◆ Exercise goal: The lines from the one containing "For every layout" through the end of the entries are what to output; reproduce them exactly and add nothing.

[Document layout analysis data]
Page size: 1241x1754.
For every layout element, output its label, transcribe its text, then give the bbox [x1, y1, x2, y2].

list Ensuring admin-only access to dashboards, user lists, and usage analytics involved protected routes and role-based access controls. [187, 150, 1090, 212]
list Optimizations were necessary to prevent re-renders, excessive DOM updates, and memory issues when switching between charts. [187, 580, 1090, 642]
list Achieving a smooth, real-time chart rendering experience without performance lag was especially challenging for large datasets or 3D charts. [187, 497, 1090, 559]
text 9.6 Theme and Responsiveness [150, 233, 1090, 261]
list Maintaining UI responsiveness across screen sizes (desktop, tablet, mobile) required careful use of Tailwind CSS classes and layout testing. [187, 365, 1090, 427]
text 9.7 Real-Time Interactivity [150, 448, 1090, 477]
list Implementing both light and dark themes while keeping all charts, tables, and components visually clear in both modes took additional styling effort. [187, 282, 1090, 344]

◆ Written solution:
For every layout element, output its label, transcribe its text, then give the bbox [x1, y1, x2, y2].

list Ensuring admin-only access to dashboards, user lists, and usage analytics involved protected routes and role-based access controls. [187, 150, 1090, 212]
list Optimizations were necessary to prevent re-renders, excessive DOM updates, and memory issues when switching between charts. [187, 580, 1090, 642]
list Achieving a smooth, real-time chart rendering experience without performance lag was especially challenging for large datasets or 3D charts. [187, 497, 1090, 559]
text 9.6 Theme and Responsiveness [150, 233, 1090, 261]
list Maintaining UI responsiveness across screen sizes (desktop, tablet, mobile) required careful use of Tailwind CSS classes and layout testing. [187, 365, 1090, 427]
text 9.7 Real-Time Interactivity [150, 448, 1090, 477]
list Implementing both light and dark themes while keeping all charts, tables, and components visually clear in both modes took additional styling effort. [187, 282, 1090, 344]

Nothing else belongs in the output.